• [Your task]
Each line in the records that mentions the word "evenodd" needs to be listed.

(Collected data)

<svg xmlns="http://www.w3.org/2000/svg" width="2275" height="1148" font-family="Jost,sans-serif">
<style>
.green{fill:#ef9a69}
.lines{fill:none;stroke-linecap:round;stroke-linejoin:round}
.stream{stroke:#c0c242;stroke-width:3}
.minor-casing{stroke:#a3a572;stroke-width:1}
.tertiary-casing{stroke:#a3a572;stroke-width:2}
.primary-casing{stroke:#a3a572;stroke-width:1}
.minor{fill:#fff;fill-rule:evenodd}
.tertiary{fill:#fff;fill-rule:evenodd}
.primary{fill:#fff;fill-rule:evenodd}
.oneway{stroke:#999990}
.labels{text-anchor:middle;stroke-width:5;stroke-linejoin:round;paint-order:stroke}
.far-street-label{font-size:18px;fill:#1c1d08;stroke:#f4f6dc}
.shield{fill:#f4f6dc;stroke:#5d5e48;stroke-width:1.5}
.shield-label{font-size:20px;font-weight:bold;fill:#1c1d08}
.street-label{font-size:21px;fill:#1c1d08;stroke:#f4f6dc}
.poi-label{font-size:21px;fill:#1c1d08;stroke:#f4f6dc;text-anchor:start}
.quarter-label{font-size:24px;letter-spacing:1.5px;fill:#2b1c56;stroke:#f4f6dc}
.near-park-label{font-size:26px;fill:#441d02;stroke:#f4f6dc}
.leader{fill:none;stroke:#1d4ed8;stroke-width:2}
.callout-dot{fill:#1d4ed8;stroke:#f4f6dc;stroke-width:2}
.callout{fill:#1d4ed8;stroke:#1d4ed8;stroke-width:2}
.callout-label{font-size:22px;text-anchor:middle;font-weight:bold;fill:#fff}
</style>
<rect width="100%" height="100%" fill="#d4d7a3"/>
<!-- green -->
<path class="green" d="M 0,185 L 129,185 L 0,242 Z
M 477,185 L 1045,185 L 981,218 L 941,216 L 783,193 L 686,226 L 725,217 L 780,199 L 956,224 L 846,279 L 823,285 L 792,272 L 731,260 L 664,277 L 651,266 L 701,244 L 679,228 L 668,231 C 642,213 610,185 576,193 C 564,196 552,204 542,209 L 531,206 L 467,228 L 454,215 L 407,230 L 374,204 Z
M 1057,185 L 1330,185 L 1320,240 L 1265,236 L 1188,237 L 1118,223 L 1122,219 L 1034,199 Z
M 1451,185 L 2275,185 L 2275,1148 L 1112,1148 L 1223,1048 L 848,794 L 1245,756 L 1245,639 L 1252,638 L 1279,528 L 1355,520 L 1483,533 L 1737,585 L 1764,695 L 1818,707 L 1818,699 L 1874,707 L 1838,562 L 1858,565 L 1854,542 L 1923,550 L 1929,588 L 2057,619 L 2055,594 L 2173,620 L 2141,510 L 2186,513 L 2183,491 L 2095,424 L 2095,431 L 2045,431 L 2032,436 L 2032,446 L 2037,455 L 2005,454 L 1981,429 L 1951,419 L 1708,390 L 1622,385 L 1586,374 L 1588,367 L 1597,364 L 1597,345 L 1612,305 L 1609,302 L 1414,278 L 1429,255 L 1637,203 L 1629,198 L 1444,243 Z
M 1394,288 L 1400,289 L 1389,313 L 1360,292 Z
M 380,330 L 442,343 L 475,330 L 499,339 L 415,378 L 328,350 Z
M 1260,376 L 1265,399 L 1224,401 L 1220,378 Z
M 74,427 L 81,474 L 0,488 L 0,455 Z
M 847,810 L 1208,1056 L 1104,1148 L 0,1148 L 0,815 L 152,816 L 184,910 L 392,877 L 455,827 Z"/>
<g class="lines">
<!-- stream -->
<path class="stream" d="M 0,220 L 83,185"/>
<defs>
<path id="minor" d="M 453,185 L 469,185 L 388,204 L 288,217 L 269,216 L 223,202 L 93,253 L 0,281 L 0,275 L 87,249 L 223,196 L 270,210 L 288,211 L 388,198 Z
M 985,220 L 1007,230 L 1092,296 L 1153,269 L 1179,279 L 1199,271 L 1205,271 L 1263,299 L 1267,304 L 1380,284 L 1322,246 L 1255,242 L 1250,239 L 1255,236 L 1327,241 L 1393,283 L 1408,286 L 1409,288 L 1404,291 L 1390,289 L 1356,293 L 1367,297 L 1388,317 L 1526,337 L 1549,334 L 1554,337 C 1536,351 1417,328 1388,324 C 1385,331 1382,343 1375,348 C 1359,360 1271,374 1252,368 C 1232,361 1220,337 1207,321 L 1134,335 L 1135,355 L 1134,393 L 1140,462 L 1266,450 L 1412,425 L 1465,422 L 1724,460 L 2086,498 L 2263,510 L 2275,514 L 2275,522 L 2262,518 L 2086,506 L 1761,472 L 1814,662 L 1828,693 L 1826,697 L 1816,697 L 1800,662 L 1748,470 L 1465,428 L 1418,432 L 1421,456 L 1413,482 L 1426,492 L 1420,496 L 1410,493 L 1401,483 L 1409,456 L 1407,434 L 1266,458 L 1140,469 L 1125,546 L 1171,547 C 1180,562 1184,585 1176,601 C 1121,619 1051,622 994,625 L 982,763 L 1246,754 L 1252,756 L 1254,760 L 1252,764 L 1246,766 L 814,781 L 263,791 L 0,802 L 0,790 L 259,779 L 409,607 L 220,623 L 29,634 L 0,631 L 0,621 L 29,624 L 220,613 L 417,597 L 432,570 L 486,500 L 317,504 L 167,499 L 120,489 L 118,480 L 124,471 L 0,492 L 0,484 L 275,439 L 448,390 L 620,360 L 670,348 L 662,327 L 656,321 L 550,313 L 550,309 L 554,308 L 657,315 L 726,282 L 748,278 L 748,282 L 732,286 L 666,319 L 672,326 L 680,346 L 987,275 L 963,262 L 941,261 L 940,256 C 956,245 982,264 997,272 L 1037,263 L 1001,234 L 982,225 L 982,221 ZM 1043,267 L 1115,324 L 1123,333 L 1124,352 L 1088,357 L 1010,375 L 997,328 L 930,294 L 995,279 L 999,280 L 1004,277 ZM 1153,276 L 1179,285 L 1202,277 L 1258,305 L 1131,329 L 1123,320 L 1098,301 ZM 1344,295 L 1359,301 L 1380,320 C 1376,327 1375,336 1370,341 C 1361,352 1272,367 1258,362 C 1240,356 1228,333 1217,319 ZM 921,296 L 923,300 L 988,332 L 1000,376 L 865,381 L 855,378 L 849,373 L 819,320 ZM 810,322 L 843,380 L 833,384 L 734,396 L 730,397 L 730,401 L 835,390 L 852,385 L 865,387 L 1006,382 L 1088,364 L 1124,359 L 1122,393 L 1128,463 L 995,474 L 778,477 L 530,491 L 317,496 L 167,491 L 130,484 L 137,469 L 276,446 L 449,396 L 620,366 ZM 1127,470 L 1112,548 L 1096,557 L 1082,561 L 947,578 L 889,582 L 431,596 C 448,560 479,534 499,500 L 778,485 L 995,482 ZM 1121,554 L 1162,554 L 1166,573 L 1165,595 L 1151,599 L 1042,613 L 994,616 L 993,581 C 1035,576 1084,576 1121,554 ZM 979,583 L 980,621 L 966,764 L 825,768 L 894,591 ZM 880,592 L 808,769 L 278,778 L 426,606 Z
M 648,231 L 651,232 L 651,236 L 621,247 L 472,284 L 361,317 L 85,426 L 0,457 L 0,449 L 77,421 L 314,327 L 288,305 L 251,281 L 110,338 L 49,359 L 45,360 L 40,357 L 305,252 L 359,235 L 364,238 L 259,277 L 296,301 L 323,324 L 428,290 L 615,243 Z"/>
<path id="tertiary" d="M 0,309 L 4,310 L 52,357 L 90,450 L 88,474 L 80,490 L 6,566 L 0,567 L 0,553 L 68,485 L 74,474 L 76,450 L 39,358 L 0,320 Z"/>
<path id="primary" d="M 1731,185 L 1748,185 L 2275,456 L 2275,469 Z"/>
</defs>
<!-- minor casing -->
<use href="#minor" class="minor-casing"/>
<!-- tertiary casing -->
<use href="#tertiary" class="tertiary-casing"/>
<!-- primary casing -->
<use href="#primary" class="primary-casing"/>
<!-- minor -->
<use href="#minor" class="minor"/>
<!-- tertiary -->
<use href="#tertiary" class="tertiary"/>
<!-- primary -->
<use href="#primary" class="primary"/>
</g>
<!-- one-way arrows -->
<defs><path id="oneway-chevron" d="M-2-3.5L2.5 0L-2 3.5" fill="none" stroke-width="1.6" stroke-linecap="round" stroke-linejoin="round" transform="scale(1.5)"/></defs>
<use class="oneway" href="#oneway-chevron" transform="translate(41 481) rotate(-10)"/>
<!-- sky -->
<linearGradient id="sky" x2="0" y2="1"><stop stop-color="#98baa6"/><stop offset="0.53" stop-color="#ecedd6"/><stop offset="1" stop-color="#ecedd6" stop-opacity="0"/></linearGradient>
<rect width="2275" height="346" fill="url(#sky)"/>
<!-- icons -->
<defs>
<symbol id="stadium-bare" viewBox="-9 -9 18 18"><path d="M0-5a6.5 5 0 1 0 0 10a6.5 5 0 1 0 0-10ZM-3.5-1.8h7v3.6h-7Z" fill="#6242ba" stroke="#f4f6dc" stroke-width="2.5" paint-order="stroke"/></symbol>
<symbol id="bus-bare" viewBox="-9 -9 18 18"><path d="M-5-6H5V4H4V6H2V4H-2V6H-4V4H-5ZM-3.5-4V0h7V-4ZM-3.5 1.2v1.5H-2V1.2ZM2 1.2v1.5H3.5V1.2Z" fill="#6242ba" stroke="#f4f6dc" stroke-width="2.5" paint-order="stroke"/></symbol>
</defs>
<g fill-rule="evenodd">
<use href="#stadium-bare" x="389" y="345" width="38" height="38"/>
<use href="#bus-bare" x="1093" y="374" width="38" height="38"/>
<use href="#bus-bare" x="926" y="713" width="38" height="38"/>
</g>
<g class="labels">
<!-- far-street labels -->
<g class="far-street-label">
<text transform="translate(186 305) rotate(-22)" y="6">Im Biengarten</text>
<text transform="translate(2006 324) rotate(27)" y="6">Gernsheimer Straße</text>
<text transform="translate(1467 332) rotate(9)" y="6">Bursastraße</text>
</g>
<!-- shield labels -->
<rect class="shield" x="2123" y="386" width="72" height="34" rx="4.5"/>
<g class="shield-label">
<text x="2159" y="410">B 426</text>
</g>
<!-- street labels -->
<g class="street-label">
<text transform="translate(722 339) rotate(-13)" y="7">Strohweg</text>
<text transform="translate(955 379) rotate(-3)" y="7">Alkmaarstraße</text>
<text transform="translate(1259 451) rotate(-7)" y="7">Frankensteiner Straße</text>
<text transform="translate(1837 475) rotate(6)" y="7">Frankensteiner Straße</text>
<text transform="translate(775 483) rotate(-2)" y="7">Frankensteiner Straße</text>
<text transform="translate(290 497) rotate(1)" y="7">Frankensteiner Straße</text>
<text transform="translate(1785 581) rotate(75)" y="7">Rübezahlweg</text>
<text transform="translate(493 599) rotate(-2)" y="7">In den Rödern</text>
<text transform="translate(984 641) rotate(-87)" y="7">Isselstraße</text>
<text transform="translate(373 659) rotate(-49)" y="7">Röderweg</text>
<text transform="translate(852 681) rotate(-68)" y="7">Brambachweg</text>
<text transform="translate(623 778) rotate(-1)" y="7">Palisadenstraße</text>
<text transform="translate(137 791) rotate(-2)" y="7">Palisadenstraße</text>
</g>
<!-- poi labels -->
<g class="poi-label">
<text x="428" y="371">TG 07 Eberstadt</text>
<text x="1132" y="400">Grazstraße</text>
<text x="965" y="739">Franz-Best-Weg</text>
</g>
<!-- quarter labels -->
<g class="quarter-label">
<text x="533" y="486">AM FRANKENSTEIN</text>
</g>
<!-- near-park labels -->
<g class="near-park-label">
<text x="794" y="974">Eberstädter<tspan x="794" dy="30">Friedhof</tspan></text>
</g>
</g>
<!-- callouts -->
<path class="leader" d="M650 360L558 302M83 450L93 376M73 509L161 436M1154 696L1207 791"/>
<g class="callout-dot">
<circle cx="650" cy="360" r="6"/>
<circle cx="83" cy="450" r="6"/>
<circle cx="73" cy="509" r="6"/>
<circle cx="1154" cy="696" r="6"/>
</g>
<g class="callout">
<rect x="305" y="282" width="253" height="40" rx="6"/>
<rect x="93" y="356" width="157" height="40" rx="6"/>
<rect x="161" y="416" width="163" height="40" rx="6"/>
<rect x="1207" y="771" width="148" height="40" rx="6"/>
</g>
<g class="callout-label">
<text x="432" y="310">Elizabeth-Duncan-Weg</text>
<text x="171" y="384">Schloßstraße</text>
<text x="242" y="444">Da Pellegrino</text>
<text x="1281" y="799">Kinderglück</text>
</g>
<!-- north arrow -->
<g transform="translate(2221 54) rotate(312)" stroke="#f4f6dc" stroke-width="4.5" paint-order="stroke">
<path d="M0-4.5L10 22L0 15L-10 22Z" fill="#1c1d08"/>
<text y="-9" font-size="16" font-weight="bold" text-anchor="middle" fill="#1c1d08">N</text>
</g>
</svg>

• [Final answer]
.minor{fill:#fff;fill-rule:evenodd}
.tertiary{fill:#fff;fill-rule:evenodd}
.primary{fill:#fff;fill-rule:evenodd}
<g fill-rule="evenodd">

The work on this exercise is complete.